Speaking of school choice, here’s the Washington Post’s Jay Mathews on President-elect Obama’s upcoming school selection.


Read it and then let me know: Could Mathews be any less critical? Jay regularly dodges any meaningful discussion of private-school choice reforms like vouchers while railing about such peripheral tweaks as increasing Advanced Placement offerings. Apparently, school-choice reforms don’t even rate when the incoming President—a choice opponent—is about to choose a school for his kids. Jay just happily discusses Mr. Obama’s impending decision with the friendly warmth of a helpful new neighbor, for all intents and purposes dodging not just the political implications of the President-elect choosing a private school for his own kids, but the exceptionalism that seems to be heading his way within the public-schooling system.

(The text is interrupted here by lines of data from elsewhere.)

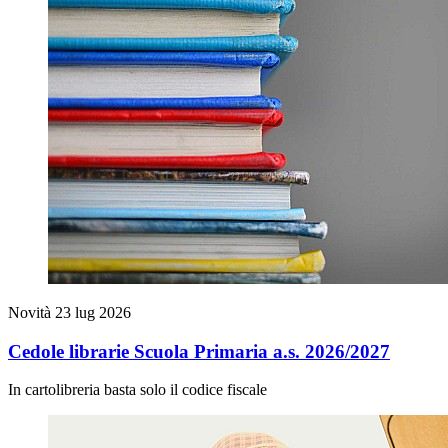
Novità
23 lug 2026
Cedole librarie Scuola Primaria a.s. 2026/2027
In cartolibreria basta solo il codice fiscale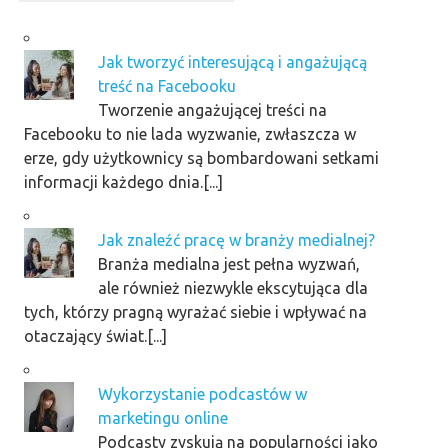
Jak tworzyć interesującą i angażującą
treść na Facebooku
Tworzenie angażującej treści na
Facebooku to nie lada wyzwanie, zwłaszcza w
erze, gdy użytkownicy są bombardowani setkami
informacji każdego dnia.[...]
Jak znaleźć pracę w branży medialnej?
Branża medialna jest pełna wyzwań,
ale również niezwykle ekscytująca dla
tych, którzy pragną wyrażać siebie i wpływać na
otaczający świat.[...]
Wykorzystanie podcastów w
marketingu online
Podcasty zyskują na popularności jako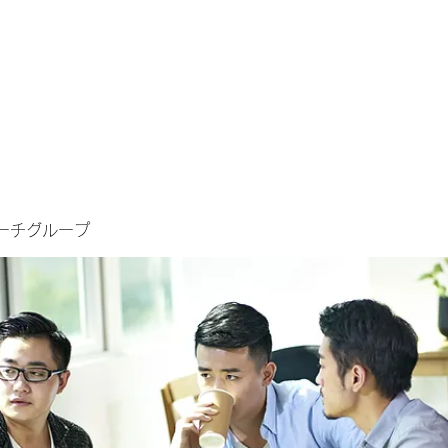
ーチグループ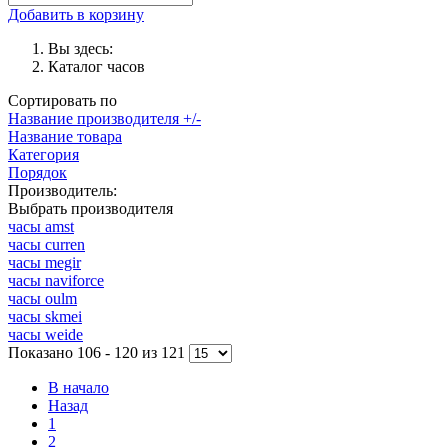
Добавить в корзину
Вы здесь:
Каталог часов
Сортировать по
Название производителя +/-
Название товара
Категория
Порядок
Производитель:
Выбрать производителя
часы amst
часы curren
часы megir
часы naviforce
часы oulm
часы skmei
часы weide
Показано 106 - 120 из 121
В начало
Назад
1
2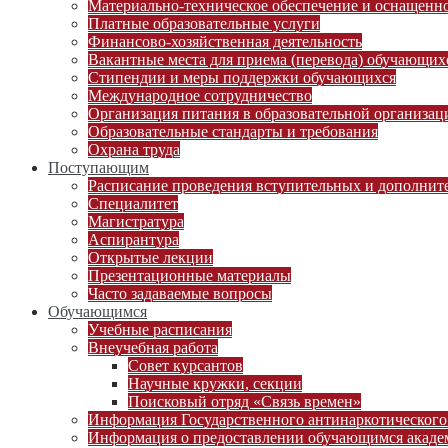
Материально-техническое обеспечение и оснащеннос
Платные образовательные услуги
Финансово-хозяйственная деятельность
Вакантные места для приема (перевода) обучающих
Стипендии и меры поддержки обучающихся
Международное сотрудничество
Организация питания в образовательной организац
Образовательные стандарты и требования
Охрана труда
Поступающим
Расписание проведения вступительных и дополни
Специалитет
Магистратура
Аспирантура
Открытые лекции
Презентационные материалы
Часто задаваемые вопросы
Обучающимся
Учебные расписания
Внеучебная работа
Совет курсантов
Научные кружки, секции
Поисковый отряд «Связь времен»
Информация Государственного антинаркотического
Информация о предоставлении обучающимся академ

“One educational gem happens to be the closest public school to their new home,” Jay writes, after noting without a hint of reservation that the Obamas will probably choose the private Georgetown Day School. “Strong John Thomson Elementary School is at 1200 L St. NW, three-fifths of a mile from 1600 Pennsylvania Ave.”

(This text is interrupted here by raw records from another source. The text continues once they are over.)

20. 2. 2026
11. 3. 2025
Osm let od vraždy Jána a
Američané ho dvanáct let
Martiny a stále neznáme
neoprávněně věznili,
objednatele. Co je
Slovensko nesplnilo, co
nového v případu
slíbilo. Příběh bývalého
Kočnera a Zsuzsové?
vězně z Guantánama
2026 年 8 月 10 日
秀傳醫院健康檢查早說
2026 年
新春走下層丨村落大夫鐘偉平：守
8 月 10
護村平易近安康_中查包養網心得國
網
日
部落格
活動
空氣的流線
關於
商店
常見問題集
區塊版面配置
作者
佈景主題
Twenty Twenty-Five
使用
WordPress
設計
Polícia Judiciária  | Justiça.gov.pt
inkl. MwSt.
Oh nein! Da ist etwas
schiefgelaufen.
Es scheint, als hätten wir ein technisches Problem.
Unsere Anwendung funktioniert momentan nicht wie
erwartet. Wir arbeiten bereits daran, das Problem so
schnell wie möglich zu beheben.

There are a few minor problems, though, with getting into Thomson, problems that would be deal-killers for normal DC citizens. One is that “the White House is actually in the attendance area of the Francis-Stevens Educational Center.” President-elect Obama wouldn’t want to send his kids there, though, because “that is a recently merged school with a new principal.”


Another problem is that Strong John Thomson is, according to Mathews, “close to capacity.” But no worries. The principal “said she would have room after the holidays for a fifth-grader and a second-grader transferring from the Midwest.”


When the time finally comes for Mr. Obama to select a school for his kids, would it be too much to ask that the education columnist in the Washington Post not dodge the actual political implications of the decision? I know these kinds of decisions are too personal to listen to “kibitzing from outsiders,” but I’d sure hate for people to perceive some kind of a media bias.